BRIEF
Retype the data from the line with "Is it true that" up to and including the line with "Count the number of categories in the chart.", keeping each line exactly as it appears. Leave the pictures out of your answer.

------ GIVEN ENTRIES ------

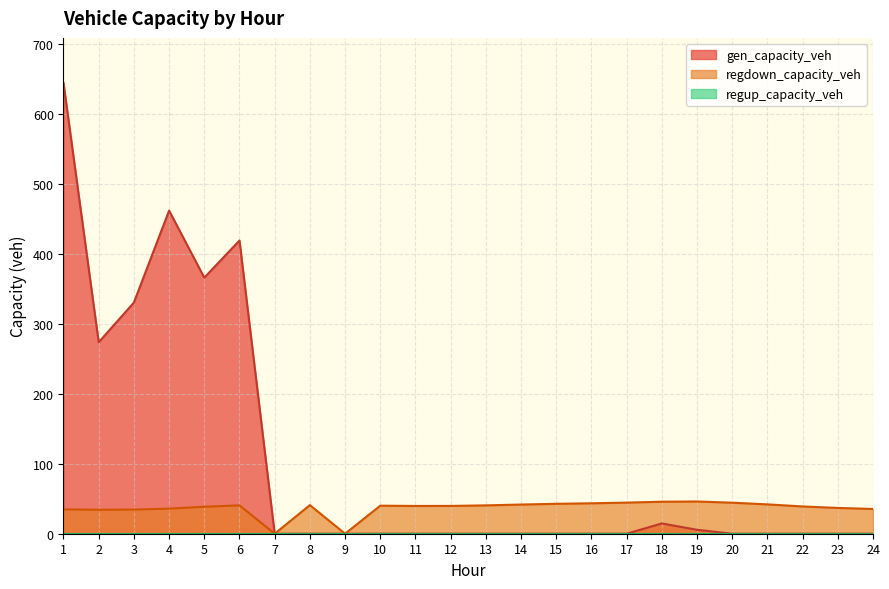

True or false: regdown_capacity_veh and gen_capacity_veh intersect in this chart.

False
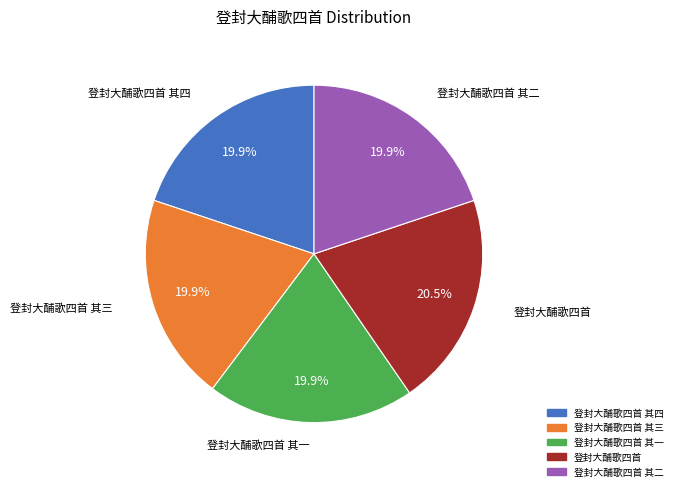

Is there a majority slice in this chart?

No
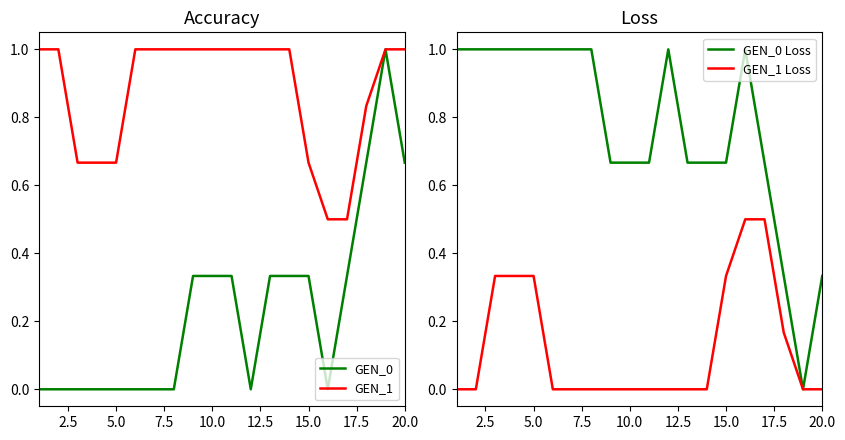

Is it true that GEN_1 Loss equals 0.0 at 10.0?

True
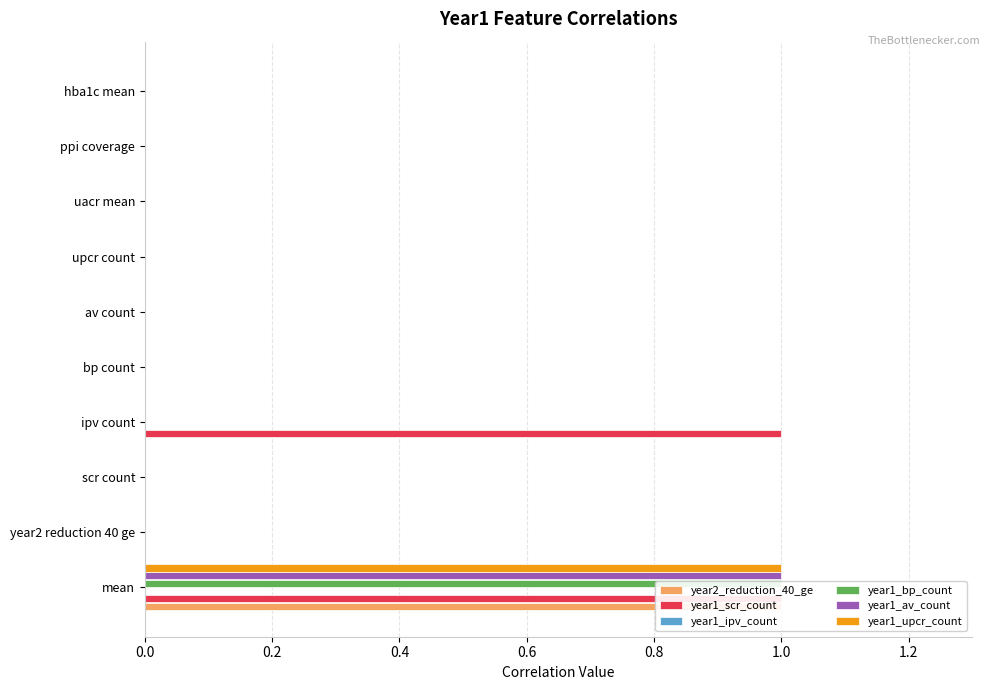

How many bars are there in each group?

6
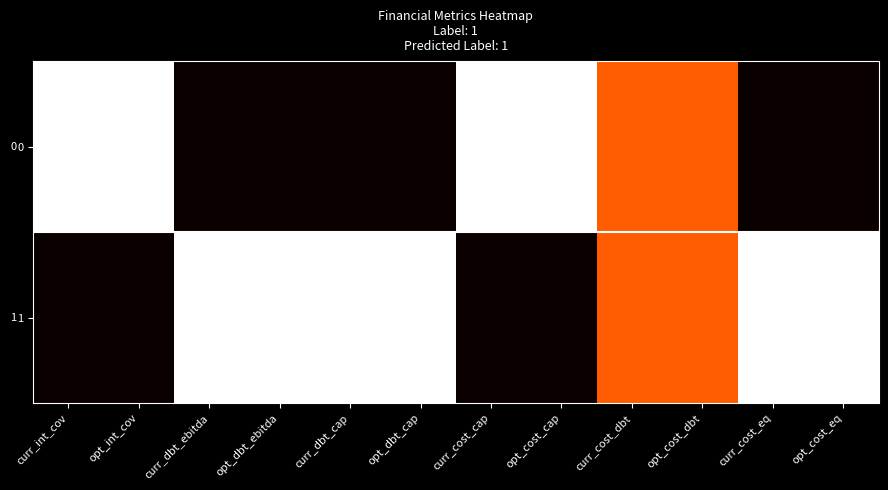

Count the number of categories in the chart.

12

------
------ GIVEN ENTRIES ------

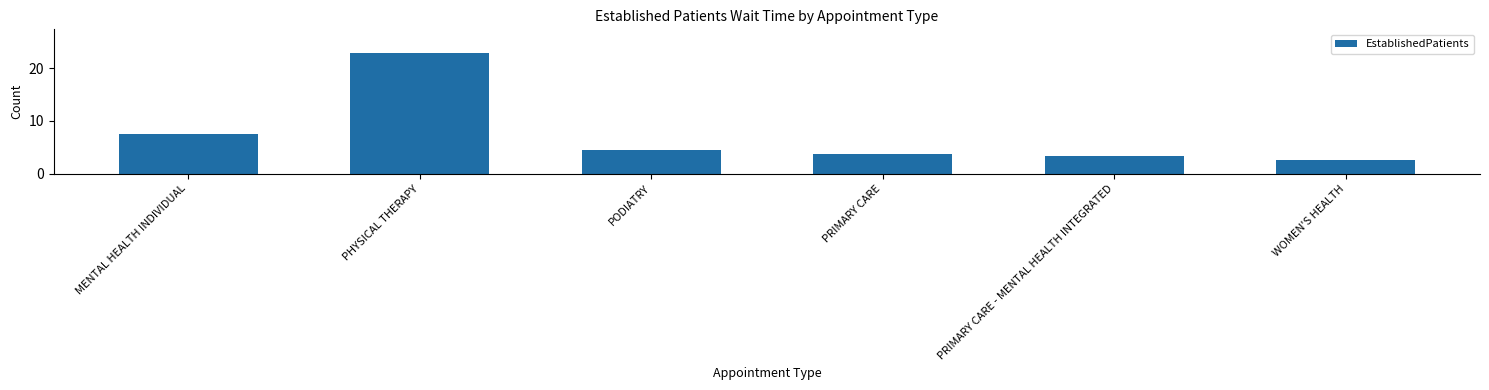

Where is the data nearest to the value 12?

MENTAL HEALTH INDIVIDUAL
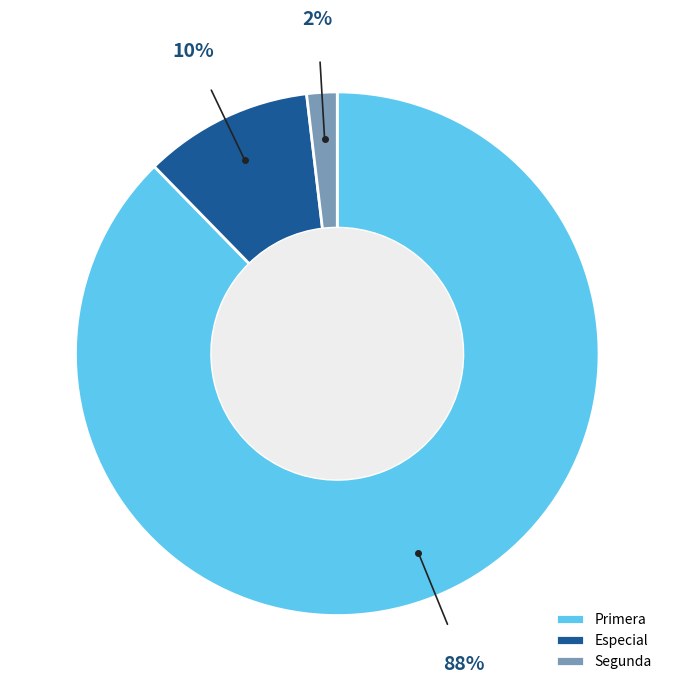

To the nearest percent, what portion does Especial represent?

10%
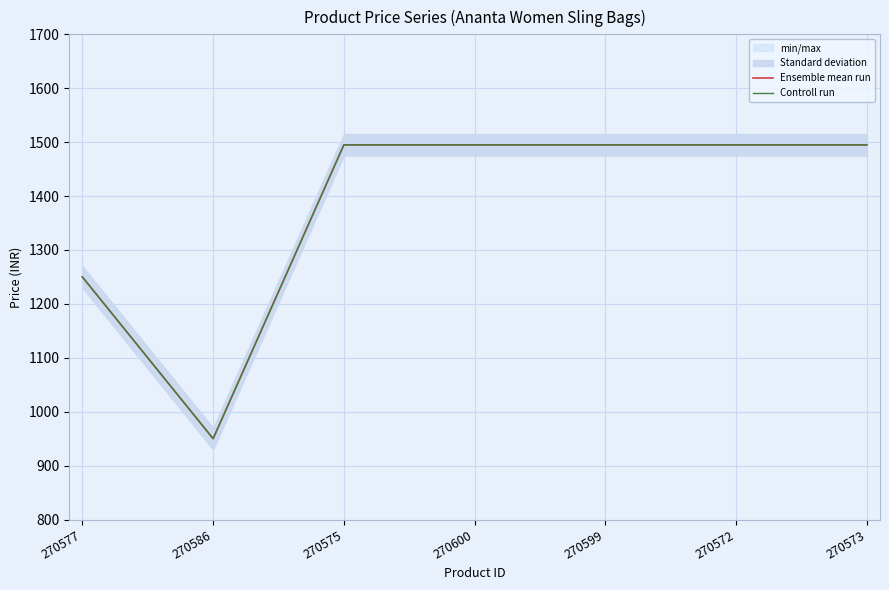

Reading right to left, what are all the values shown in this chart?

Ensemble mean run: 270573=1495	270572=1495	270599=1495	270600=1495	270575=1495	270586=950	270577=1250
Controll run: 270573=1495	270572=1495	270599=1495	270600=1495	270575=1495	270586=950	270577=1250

------

ANSWER FOR THE TASK
Is it true that GEN_1 Loss equals 0.0 at 10.0?

True

How many bars are there in each group?

6

Count the number of categories in the chart.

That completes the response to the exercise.